黑皮也不数,直接往怀里头揣:“关在这里的女子,原来是要往西边走的,不知为何,走到一半,她又折了身往南,不多时,有辆马车正巧停在她身边,赶车的对她低语了两句话,她就眉开眼笑地上了马车。”
“方向?”
“这个,我可就不知道了。
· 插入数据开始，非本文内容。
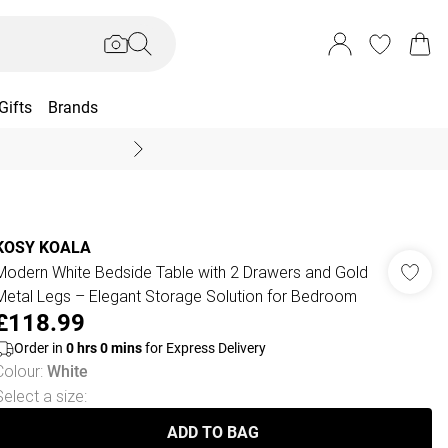
Gifts
Brands
End Of Season Sal
KOSY KOALA
Modern White Bedside Table with 2 Drawers and Gold
Metal Legs – Elegant Storage Solution for Bedroom
£118.99
Order in
0
hrs
0
mins
for Express Delivery
Colour
:
White
Select a size
:
ADD TO BAG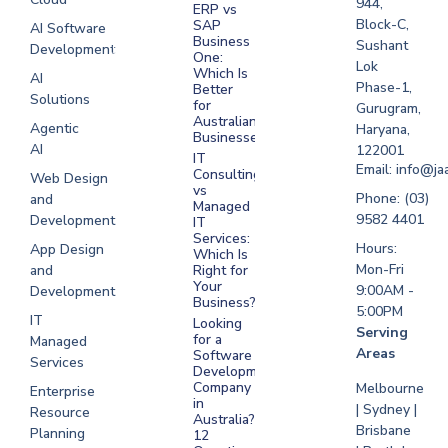
944,
ERP vs
Melbourne
Block-C,
SAP
AI Software
Business
Sushant
Development
Software
One:
Lok
Development
Which Is
AI
Phase-1,
Better
Sydney
Solutions
for
Gurugram,
Software
Australian
Agentic
Haryana,
Businesses?
Development
AI
122001
IT
UAE
Email: info@ja
Consulting
Web Design
vs
Software
Phone: (03)
and
Managed
Development
9582 4401
Development
IT
Saudi Arabia
Services:
Hours:
App Design
Which Is
Mon-Fri
and
Right for
Your
9:00AM -
Development
Business?
5:00PM
IT
Looking
Serving
for a
Managed
Areas
Software
Services
Development
Company
Melbourne
Enterprise
in
| Sydney |
Resource
Australia?
Brisbane
Planning
12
”
黑皮确实想追过去,再看个究竟的,未料到,他的双脚一动,飞来一颗石子,正打在他的脚尖之前,劲道十足,激起的灰尘,打得他面上生疼。
他知道对方是有底子的高人,而且已经给了警告,如果再要跟,必然会痛下杀手。
为了条不值当的线索,没必要把小命也给搭上。
黑皮当机立断,放弃了。
再回转过来,想摸摸底,却遇到了段磬。
“能说的只有这些,段都头嫌少的话,下次再另行补过。”
“不少,不少。”段磬笑着道,“回头再请你吃顿饭。”
黑皮乐呵呵地点头,人已经滑溜到墙边,翻了上去。
“段都头,请我吃饭一定要有红烧肘子,否则我不吃的。”
段磬细想了黑皮的话,起初他以为是端木虎来接的阿贞,但是端木虎哪里请得起那样的人物为其驾车,要是销金窟那边的话,似乎也不像是华无双的做派。
也罢,既然走都走了,何必多想。
种什么因,得什么果。
老天爷的眼睛都看得一清二楚的。
回头将此事前后,再告诉邢苑一声,整件案子就算是了结了。
邢苑在家中,忽然打了个喷嚏。
正在晾衣服的青灵,笑着道:“姐儿,是段都头在想你呢。”
“小小年纪的,净想着这些事情,你臊不臊啊。”邢苑刮着脸皮羞她。
“我才不臊,我今年都十五了,我大姐这个年纪已经嫁人了,第二年就抱上娃娃,我的良人还不知道在哪里呢。”
青灵嘴皮子利索,一股脑儿吐了真心话。
邢苑等着她晾完衣服,拉着手到跟前细看:“你的衣服当时都是临时改的,多半不太合身,趁着天气正好,我们去城里头一回,给你添置些新衣,我也要捎带点物什。”
青灵一听就乐了:“好啊好啊,我可想进城了,爹娘以前都不肯带我去,只说城里什么都贵,去了只是费钱。”